Geochemical Weathering and Atmospheric CO2 Drawdown in Canadian Alpine and Arctic Proglacial Freshwater Systems (Banff, Jasper, and Quttinirpaaq National Parks)

Alpine and polar glaciers are melting at unprecedented rates due to climate change, with glacier-fed rivers transporting large quantities of comminuted sediments downstream. These sediments are then available for carbonate and silicate geochemical weathering reactions that can consume atmospheric carbon dioxide (CO₂) in proglacial freshwater systems. This differs greatly from rivers in non-glacierized watersheds that receive fewer inputs of comminuted sediments, and greater terrestrial runoff of organic matter, typically resulting in net CO₂ emissions as heterotrophic respiration overwhelms autotrophy. Yet, despite these known biogeochemical differences between proglacial and non-glacial freshwater systems, and observations that weathering-driven CO₂ consumption can occur sub-glacially, this phenomenon has rarely been examined downstream in glacial rivers and lakes. We recently showed, however, that weathering of comminuted sediments was responsible for glacier-fed freshwaters being a net annual CO₂ sink in the Canadian High Arctic watershed of Lake Hazen, Quttinirpaaq National Park.

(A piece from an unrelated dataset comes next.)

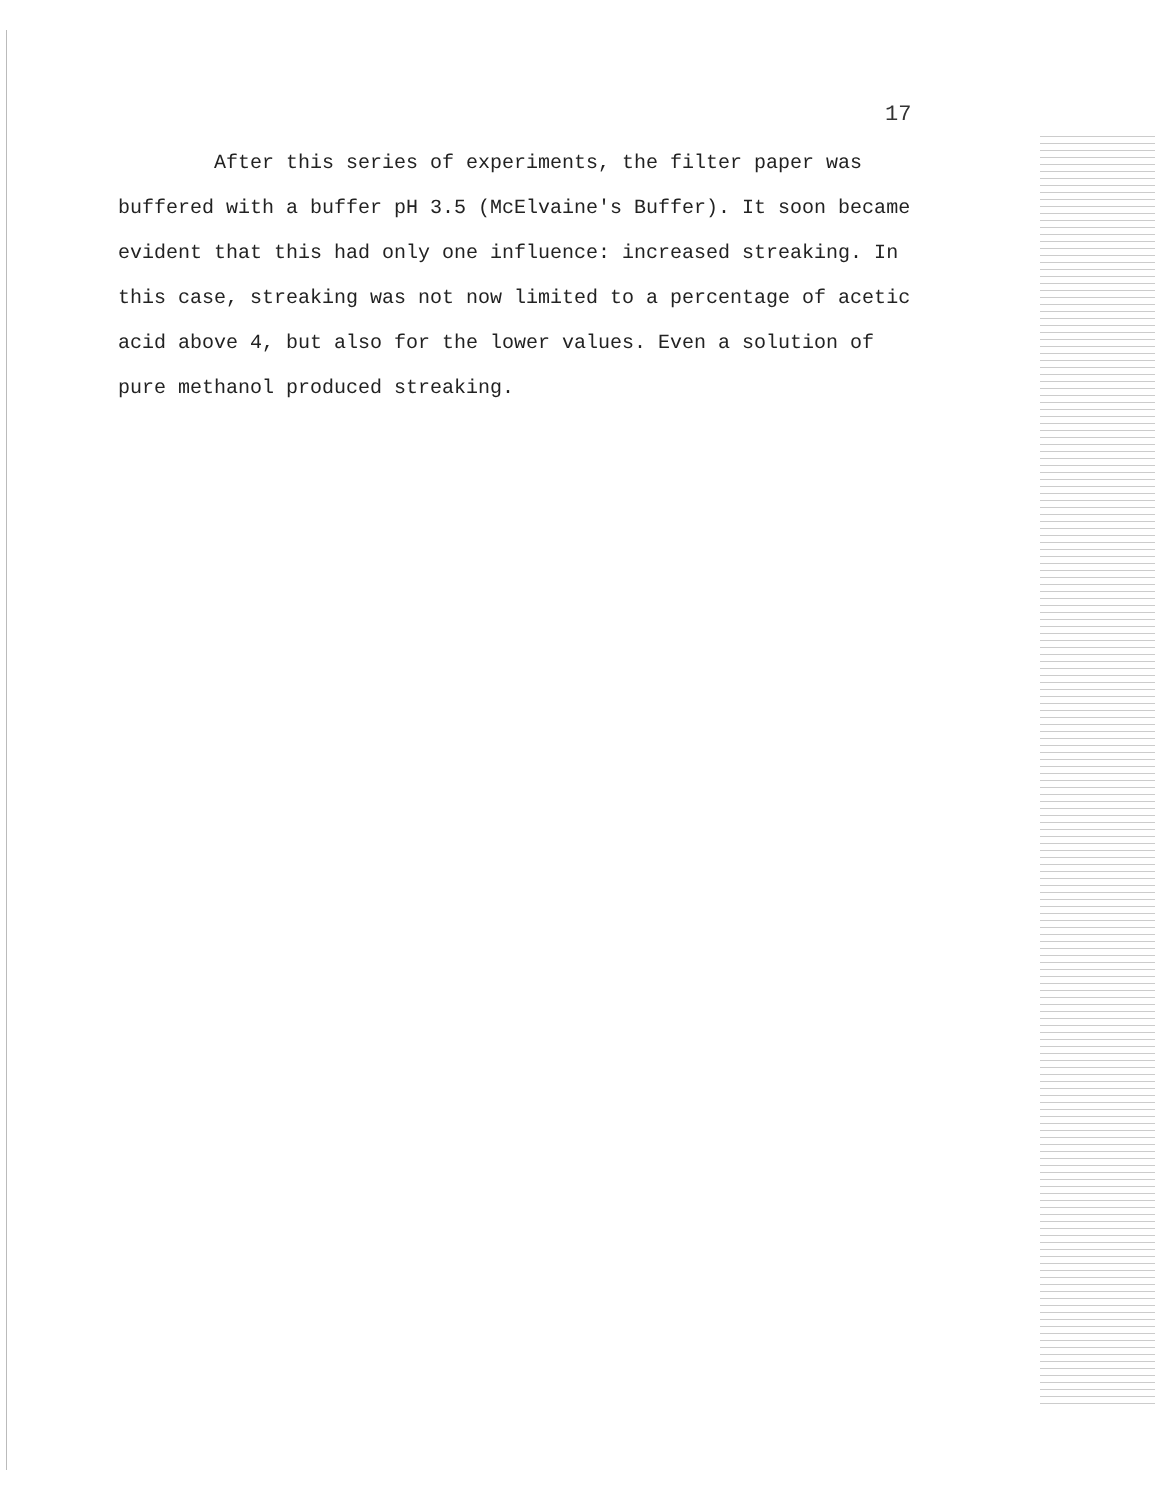17
After this series of experiments, the filter paper was buffered with a buffer pH 3.5 (McElvaine's Buffer). It soon became evident that this had only one influence: increased streaking. In this case, streaking was not now limited to a percentage of acetic acid above 4, but also for the lower values. Even a solution of pure methanol produced streaking.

Building from this, we continue to investigate the prevalence of this phenomenon across glacierized regions, and will present new data on weathering and CO₂ drawdown in the Canadian Rockies in Banff and Jasper National Parks. Using detailed monthly water quality surveys of glacier-fed freshwater systems in this mid-latitude alpine region, we have observed that weathering-driven CO₂ drawdown occurs at least up to 25 kilometers downstream of glacial termini. We will also present updated data from Lake Hazen, where we continue to quantify the extent of CO₂ drawdown across years of low and high glacial melt. These interannual and cross-regional data will be used to determine if Canadian arctic and western alpine proglacial freshwaters, which originate from glaciers with different thermal regimes and underlying geologies, have a similar capacity for CO₂ drawdown.

Geochemical weathering reactions in glacial meltwaters could have important implications for carbon cycling in glacierized regions. Thus, identifying the CO₂ drawdown capacity of proglacial freshwaters as glacial melt accelerates is essential for understanding annual carbon budgets at the watershed-scale in these rapidly changing regions.